A. There has been a lot of influence and adoptions of words from other languages
into modern English.
i. English was dramatically changed during the Norman conquest.
“a study of 80,000 words of the old Shorter Oxford Dictionary points out
that English, which is a Germanic language, has borrowed 56.5 % of its
total lexicon from Old French (Langue d’oïl) and Latin, 5.3 % from Greek,
13.2 % from other languages, and has inherited only 25 % of its current
lexicon from its direct ancestor, Old Germanic”(Willems)

B. English used to be understandable to Scandinavians

i. Comparisons of the Lord’s Prayer, and common words.


ii. Evidence from the Sagas, that languages were interexchange able.

“Ólafur mælti og svarar svo á írsku sem þeir mæltu til. “Ólafr spoke and answered in
Irish, as they spoke.”(Gay)

“Ein var þá tungu á Englandi sem í Nóregi ok í Danmörku. “One was the tongue in
England as in Norway and in Denmark”(Gay)

iii. Other common words that are still used today in English.

Transition to close- From Proto-Indo-European to the fjords of Scandinavia and northern


Germany across continents and cultures, wars and wilderness, from an eastern coast to a
western coast, and now centuries later in a SLCC class room the language that we use so
casually and call our own has seen quite a bit.

Conclusion:
Review thesis/main points: The evolution for our language has evolved immensely, and to truly
understand and appreciate it we must understand and know its history.
Bookend: There is no doubt that the English language is had a global and historical impact on
the very course of our planet.
Memorable Closer: Other countries have their own languages and have held them for
hundreds of years.

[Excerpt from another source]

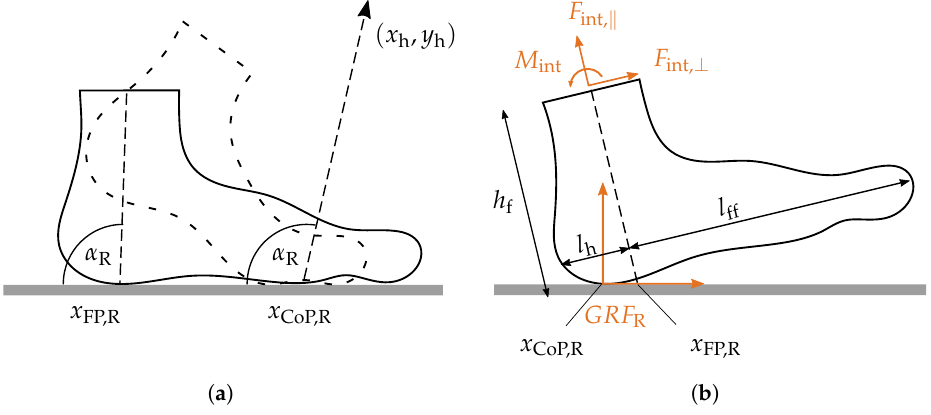
Figure 5. The implementation of the VPP model assumes that the GRFs act at the CoP. The figures were inspired by [23] (reprinted with permission from [23], 2020 Holzberger). ( a ) The implementation assumes a linear shift of the CoP from the heel to the toes depending on the leg angle α R . ( b ) The measured forces F int result from the GRFs. Inertial forces and gravitational forces are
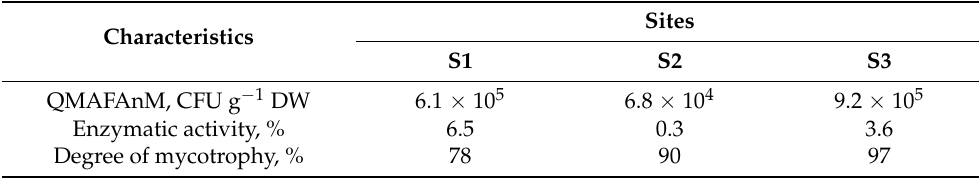
Table 4. The characteristics of rhizospheric microbiota of E. atrorubens from studied sites. Characteristics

We inherited English, but in our own day and age have adapted it. English is
now personal, we choose how we want it to sound we choose what we want to say, and in that
way, moving forward, we have made our own language.
References:

Willems, M., Laforest, L., Makarenkov, V., Lord, E., Lapointe, F., Labelle, G., & Di Sciullo,
A. M. (2016). Using hybridization networks to retrace the evolution of Indo-European
languages. BMC Evolutionary Biology, 161-18. doi:10.1186/s12862-016-0745-6

Gay, E. M.(2014). OLD ENGLISH AND OLD NORSE: AN INQUIRY INTO INTELLIGIBILITY AND
CATEGORIZATION METHODOLOGY. (Master's thesis). Retrieved from
http://scholarcommons.sc.edu/etd/2604

"The Lords Prayer in Old English(Anglo-Saxon)." Lords prayer words - traditional and
contemporary prayers. Accessed March 12, 2018. http://www.lords-prayer-
words.com/lord_old_english_medieval.html.